Deux de ces défauts ne se corrigent pas par la matière mais par la conception : l'extrusion se traite d'abord par le jeu, et le dommage au montage par le chanfrein d'entrée. Changer de matière sans corriger le logement ne fait que retarder la panne.

Le guide complet des cotes de gorge →

Le vieillissement en stock, que personne ne regarde

Un élastomère vieillit même sans travailler. Un lot resté cinq ans dans un tiroir d'atelier, près d'une fenêtre ou d'un moteur électrique, n'a plus les propriétés de son certificat. C’est une cause de panne réelle, et parfaitement invisible : le joint a l’air neuf.

  • L'ozone est le principal ennemi. Les moteurs électriques et les postes à souder en produisent : ne stockez pas les joints à côté.
  • La lumière, et surtout les UV, dégradent les matières insaturées comme le NBR. Un sachet opaque coûte moins cher qu’un démontage.
  • La chaleur accélère tout. Un stockage sous 25 °C, à l’abri du soleil, multiplie la durée de conservation.
  • La compression pendant le stockage crée une déformation rémanente avant même le montage : ne stockez pas les joints empilés sous charge, ni pliés.
  • La durée de conservation varie fortement selon la matière : quelques années pour un NBR, beaucoup plus pour un FKM, un EPDM ou un silicone.

Un réflexe simple

Sur une intervention critique, ne montez pas un joint dont vous ignorez l'âge. Un joint torique standard coûte quelques centimes ; le remonter deux fois coûte une heure. C'est d'ailleurs l'argument des coffrets d'assortiment : ils tournent, donc ils vieillissent moins que le fond de tiroir.

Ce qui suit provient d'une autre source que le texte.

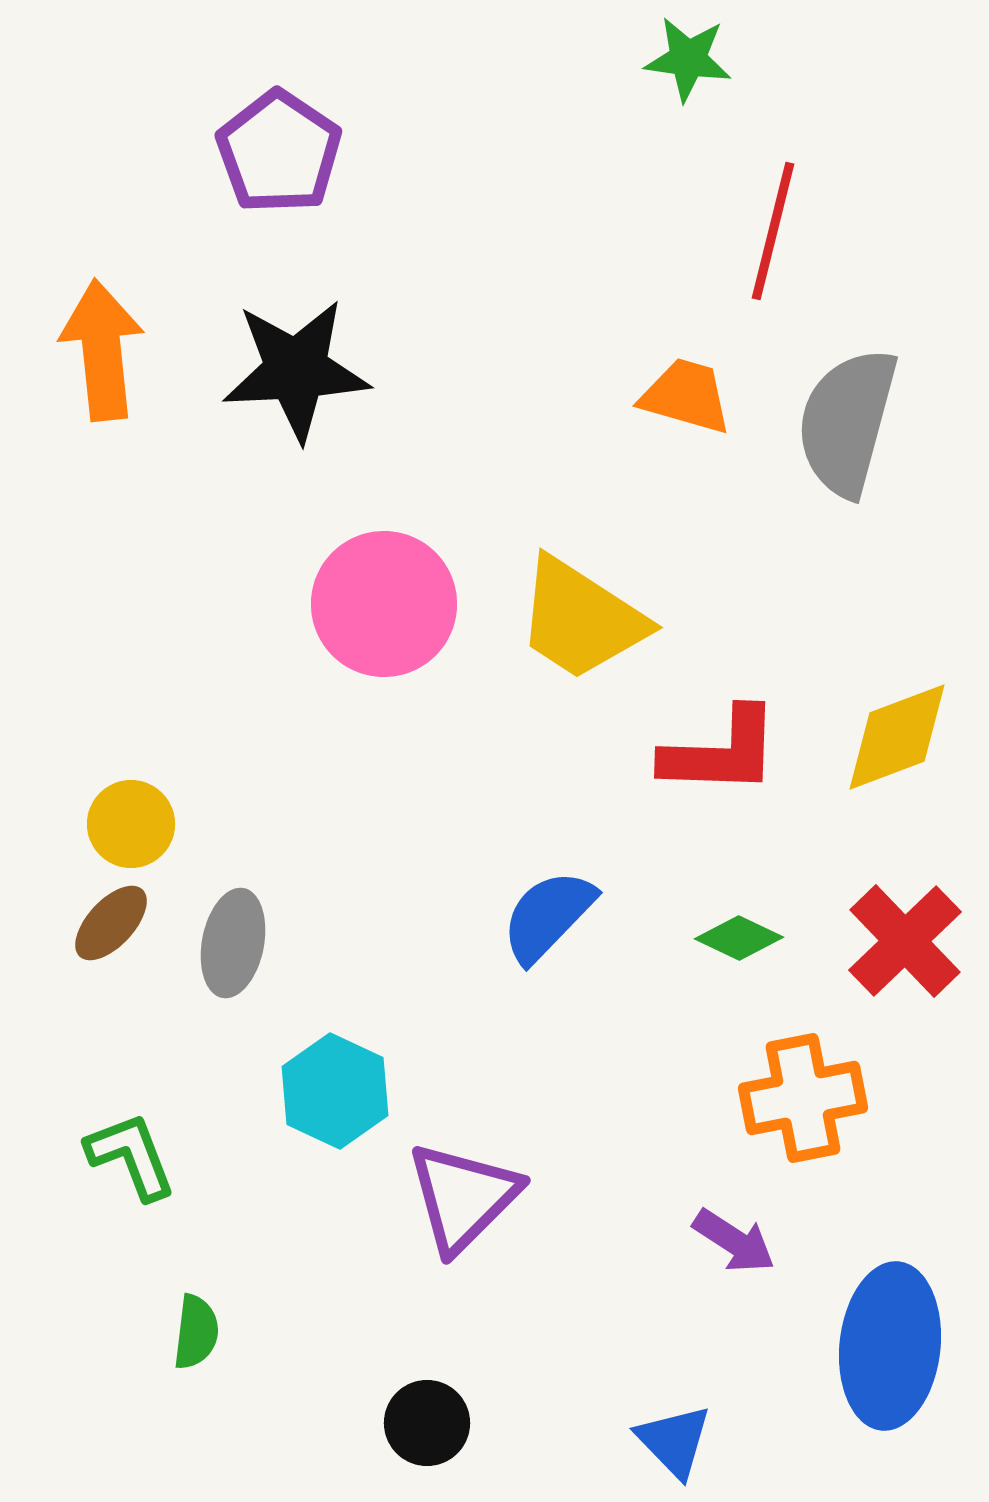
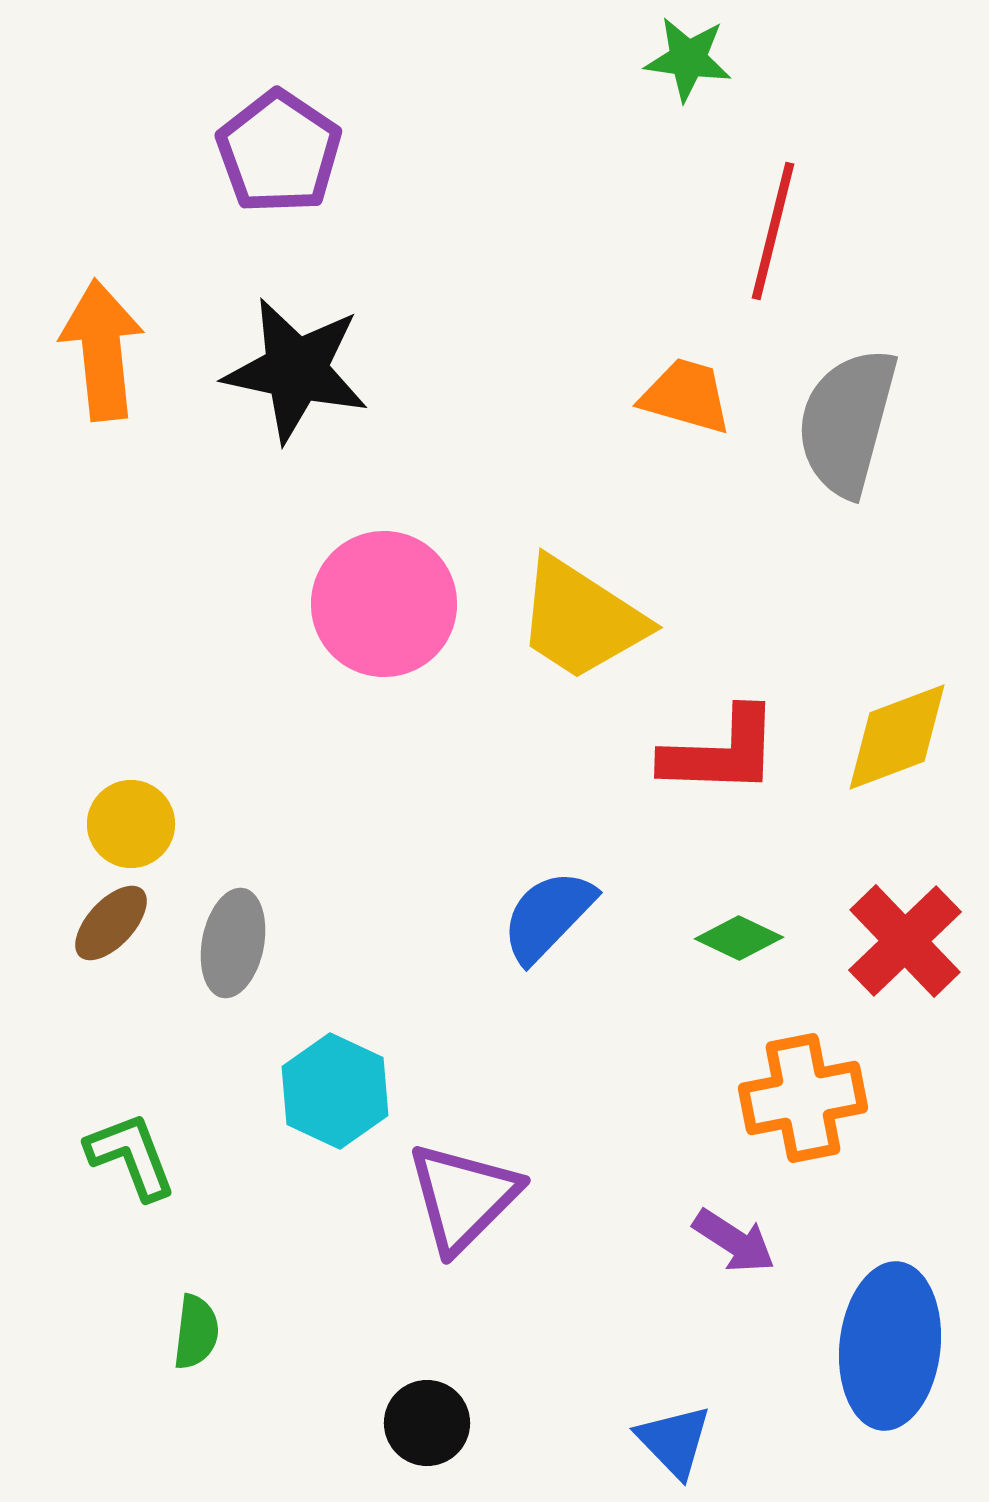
black star: rotated 15 degrees clockwise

Récapitulatif : la matière en une minute

  1. 1

    Identifiez le fluide

    S'il est courant, la table ci-dessus suffit. Sinon, cherchez-le dans la base de compatibilité : la matière recommandée y est pré-calculée.

  2. 2

    Vérifiez les deux bornes de température

    Celle vue par le joint, pas l'ambiante. Gardez 10 °C de marge de chaque côté.

  3. 3

    Vérifiez la pression et le jeu

    Au-delà de 10 MPa, ou si le jeu radial dépasse les valeurs du tableau, montez en dureté ou ajoutez une bague anti-extrusion.

  4. 4

    Ajoutez la contrainte réglementaire

    Contact alimentaire, eau potable, traçabilité : elle prime sur tout le reste et restreint le choix à quelques compounds.

  5. 5

    Prenez la moins chère qui coche tout

    Puis montez d'un cran si le démontage est difficile ou l'arrêt coûteux.

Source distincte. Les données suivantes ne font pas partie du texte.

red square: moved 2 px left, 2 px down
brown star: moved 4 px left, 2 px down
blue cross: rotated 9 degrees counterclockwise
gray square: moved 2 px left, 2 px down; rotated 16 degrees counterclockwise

Comparer les 18 matières en détail →

Questions fréquentes

Quelle est la matière de joint torique la plus courante ?

Le NBR (nitrile), qui représente environ 55 % du marché. Il tient les huiles minérales, les carburants et les graisses, coûte le moins cher, mais ne supporte ni l'ozone, ni les UV, ni le liquide de frein.

Quelle différence entre NBR et EPDM ?

Ils sont presque complémentaires. Le NBR tient les huiles minérales et déteste l'eau chaude, l'ozone et les freins. L'EPDM tient l'eau, la vapeur, les freins et l'extérieur, mais gonfle immédiatement dans une huile minérale. Se tromper entre les deux est l'erreur la plus fréquente.

Viton est-il une matière ?

Non, c'est une marque déposée de fluoroélastomère, dont le nom générique est FKM. Demander « du Viton » revient à demander « du Frigidaire » : plusieurs fabricants produisent du FKM, et les compounds ne se valent pas tous.

Quelle dureté choisir pour un joint torique ?

70 Shore A dans la quasi-totalité des montages statiques. On monte vers 90 Shore A quand la pression dépasse 10 MPa environ, pour résister à l’extrusion, et on descend vers 50 Shore A quand les états de surface sont médiocres ou les efforts de montage limités.

Mis à jour le 27/08/2026. Valeurs indicatives : les essais restent à mener dans les conditions réelles d'emploi.